I’m not sure about a sequel. My intention at the moment is to write a book about kindness. Researching the reasons why people buy both brands and fakes took me along a route which explored people’s reasons for their behaviour and what they hope to achieve by acting in a certain way. The recent books on happiness and “happynomics” interest me a great deal; they investigate the mythology around the great American Dream and most of Europe’s resistance to it: that working very hard in order to buy more and more stuff will make you happy. We’ve actually not got any happier since the 1970s. That’s what interests me at the moment. However, I’m writing and speaking about the counterfeit business a lot in the press and at conferences, so I’m still looking at the subject.

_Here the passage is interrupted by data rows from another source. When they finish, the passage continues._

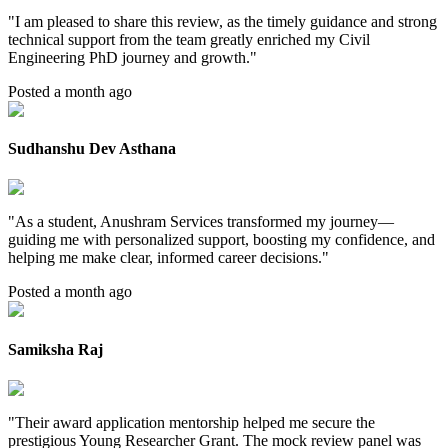
"
I am pleased to share this review, as the timely guidance and strong
technical support from the team greatly enriched my Civil
Engineering PhD journey and growth.
"
Posted a month ago
Sudhanshu Dev Asthana
"
As a student, Anushram Services transformed my journey—
guiding me with personalized support, boosting my confidence, and
helping me make clear, informed career decisions.
"
Posted a month ago
Samiksha Raj
"
Their award application mentorship helped me secure the
prestigious Young Researcher Grant. The mock review panel was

I looked mostly at why people buy fakes on purpose and I think I’d move into the area of where people are doing it by accident. That’s much more worrying. I was in the Far East recently and had my sun protection creams and my anti-mosquito spray confiscated by a supercilious idiot at an airport. I realised that I had absolutely no idea if the stuff I bought to replace it when I arrived would actually protect me against the sun or the insects. We’re going to have to rely more and more on the supply chains of our retailers. Even then, in the UK some pharmacists have been found selling counterfeit – useless - prescription medicines.
The big market to watch is Japan. They are crazy about their brands. They ask which brands you like in order to decide what kind of person you are. Louis Vuitton is massive there. However, they have huge chains of second hand shops that deal in nearly new, almost perfect designer branded accessories; if the counterfeiters get a hold supplying to these shops, then they will make a killing. If I were a counterfeiter that’s what I’d do, and if I were a luxury brand owner I’d keep a very watchful eye on those places.